Braces, also known as orthodontic brackets or orthodontia, are commonly used among teenagers and adults to correct crooked teeth, misaligned upper and lower jaws, and uneven bites, including overbites and underbites. Braces are generally provided by an orthodontist, a dental specialist who has received additional training in providing this type of treatment, and who is qualified to determine which type of braces are the best option for each individual patient.
Dental braces do more than help your teeth and smile look better – getting braces is good for the health of your teeth! Misaligned teeth affect the way you chew and speak, and can actually promote tooth decay, especially in the areas that are difficult to clean because of overlapping teeth. Advances in orthodontics not offer patients multiple treatment options, including mini braces that come in colors, ceramic (tooth-colored) braces, gold braces, and invisible braces, such as Invisalign®, that can re-align your teeth without anyone knowing that you are wearing them! When you meet with your orthodontist, he or she will help you determine the best treatment option for you.
Types of braces include:
- Metal Braces – Traditional metal braces are the most common type of orthodontic treatment available. While very effective and commonly used, metal braces are also highly visible, which causes many people to shy away from receiving this type of braces.
- Ceramic (Clear) Braces – Ceramic, or clear, braces are much less visible than metal braces, and are designed to blend in with the teeth. They are equally as strong and effective as metal braces, and do not stain.
- Gold Braces – Gold braces are the same as traditional metal braces, but are made of gold-plated steel. There are no advantages of gold over steel in terms of treatment, other than the cosmetic appeal.
- Lingual Braces – Lingual braces are an alternative orthodontic treatment for patients who want a more discreet treatment than traditional braces. Lingual braces are placed on the inside (tongue side) of the teeth, making them nearly invisible to others. Patients who choose to receive lingual braces can undergo their complete orthodontic treatment without suffering the cosmetic detractions and stigma association with wearing braces. Lingual braces are the preferred option for patients who want their braces to be truly invisible.
- Clear Aligners (Invisible Braces) – Clear aligners, such as Invisalign®, are a great treatment option for patients with only slight orthodontic problems. These aligners are computer-designed from clear plastic, and are removable, making them comfortable, and making it easy for you to eat, brush, and floss throughout your treatment. Invisible braces work by making gradual changes to your teeth as you switch your aligners out every couple of weeks. This type of braces is virtually undetectable, and easily goes unnoticed while you are speaking or in social situations.

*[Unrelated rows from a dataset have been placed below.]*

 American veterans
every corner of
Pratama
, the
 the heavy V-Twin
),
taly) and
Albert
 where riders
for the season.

Braces work by applying pressure to the teeth, moving them gradually over time into the desired position. In most cases, braces are fixed, meaning that they are attached to the molars and bonded to the enamel of the teeth. They cannot be removed by the patient. In more serious orthodontic cases, headgear or another orthodontic appliance may be required to keep the upper jaw back as the lower jaw grows to catch up.
The average treatment time for braces is about 2 years, but may be longer or shorter depending on your specific case and the type of braces used during your treatment.

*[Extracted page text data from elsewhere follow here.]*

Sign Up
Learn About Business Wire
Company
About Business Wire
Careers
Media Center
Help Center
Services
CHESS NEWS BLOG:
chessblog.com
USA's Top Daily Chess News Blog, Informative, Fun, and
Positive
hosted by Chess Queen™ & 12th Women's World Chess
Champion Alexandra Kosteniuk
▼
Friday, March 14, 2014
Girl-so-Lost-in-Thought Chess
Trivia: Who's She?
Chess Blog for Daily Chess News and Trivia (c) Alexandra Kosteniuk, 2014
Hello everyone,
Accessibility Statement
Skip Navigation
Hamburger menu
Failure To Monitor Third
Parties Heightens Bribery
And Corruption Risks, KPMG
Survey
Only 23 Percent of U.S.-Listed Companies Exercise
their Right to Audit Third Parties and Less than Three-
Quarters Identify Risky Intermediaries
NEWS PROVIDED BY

Following the completion of your braces treatment, your orthodontist will fit you with a custom retainer. Retainers help to keep your teeth in their correct positions while the teeth, roots, and supporting bone structure settle into place. Wear your retainer as directed. Failure to wear your retainer often may result in your teeth shifting back into their old positions, causing you to need orthodontic treatment again.
Oral hygiene is extremely important while you are undergoing orthodontic treatment. Braces can make it difficult to effectively clean your teeth. Your orthodontist will teach you how to clean both your teeth and braces properly. Please continue to visit your family dentist during this time to ensure that you do not develop any problems, such as tooth decay.